# PAGE EXCERPT
----------
Bug 1449982

Summary:	SBD with Storage Integration Must NEVER Fall-Back to Quorum-Based-Watchdog-Self-Fencing on 2-node clusters: Data loss risk
Product:	Red Hat Enterprise Linux 7	Reporter:	Daniel Peess <dpeess>
Component:	pacemaker	Assignee:	Ken Gaillot <kgaillot>
Status:	CLOSED DUPLICATE	QA Contact:	cluster-qe <cluster-qe>
Severity:	medium	Docs Contact:
Priority:	unspecified
Version:	7.4	CC:	abeekhof, cfeist, cluster-maint, kwenning, mlisik, mreinke
Target Milestone:	rc
Target Release:	---
Hardware:	All
OS:	Linux
Whiteboard:
Fixed In Version:		Doc Type:	If docs needed, set a value
Doc Text:		Story Points:	---
Clone Of:		Environment:
Last Closed:	2017-10-19 14:11:43 UTC	Type:	Bug
Regression:	---	Mount Type:	---
Documentation:	---	CRM:
Verified Versions:		Category:	---
oVirt Team:	---	RHEL 7.3 requirements from Atomic Host:
Cloudforms Team:	---	Target Upstream Version:
Embargoed:

Description Daniel Peess 2017-05-11 09:47:21 UTC

Description of problem:

In #1449155 Klaus Wenninger warned me that SBD might fail-back to quorum-based-watchdog-self-fencing if poison-pill-fencing fails and 'stonith-watchdog-timeout' is (still) set.

For 2-node clusters without auto-tie-breaker, this is a serious data loss risk:
2-node clusters without additional arbitrators never lose quorum,
so both might fail to send poison-pills,
wait for 'stonith-watchdog-timeout',
and both take-over exclusive resources anyway: data loss.

even after i set:
$ pcs property unset stonith-watchdog-timeout;

i still get 'Relying on watchdog integration for fencing' in corosync.log,
luckily my SBD fencing agents work properly and fence via poison-pill before that happens.
----------
# DATA RECORDS
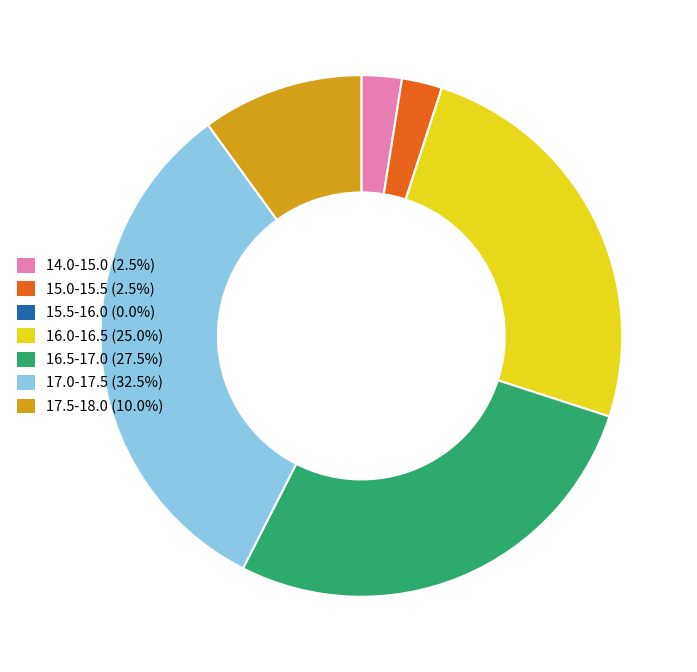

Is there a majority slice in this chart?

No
----------
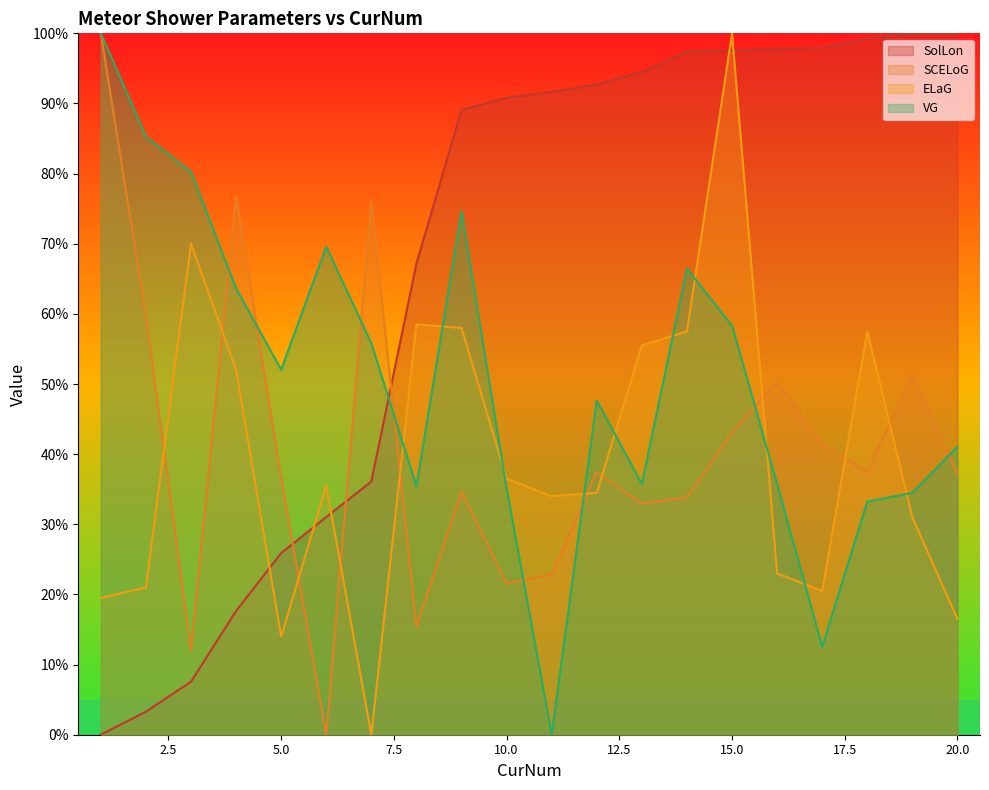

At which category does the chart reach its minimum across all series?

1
----------
# QUESTIONS ON THE MATERIAL
1. Answer these questions from the bug report:
(a) Which component is the bug filed against?
(b) What status does the bug report show?
(c) Which message does the reporter still see in corosync.log after unsetting the property?
2. List every entry in the CC field of the bug report.

# RESPONSES IN ORDER
1.
(a) pacemaker
(b) CLOSED DUPLICATE
(c) 'Relying on watchdog integration for fencing'

2. abeekhof, cfeist, cluster-maint, kwenning, mlisik, mreinke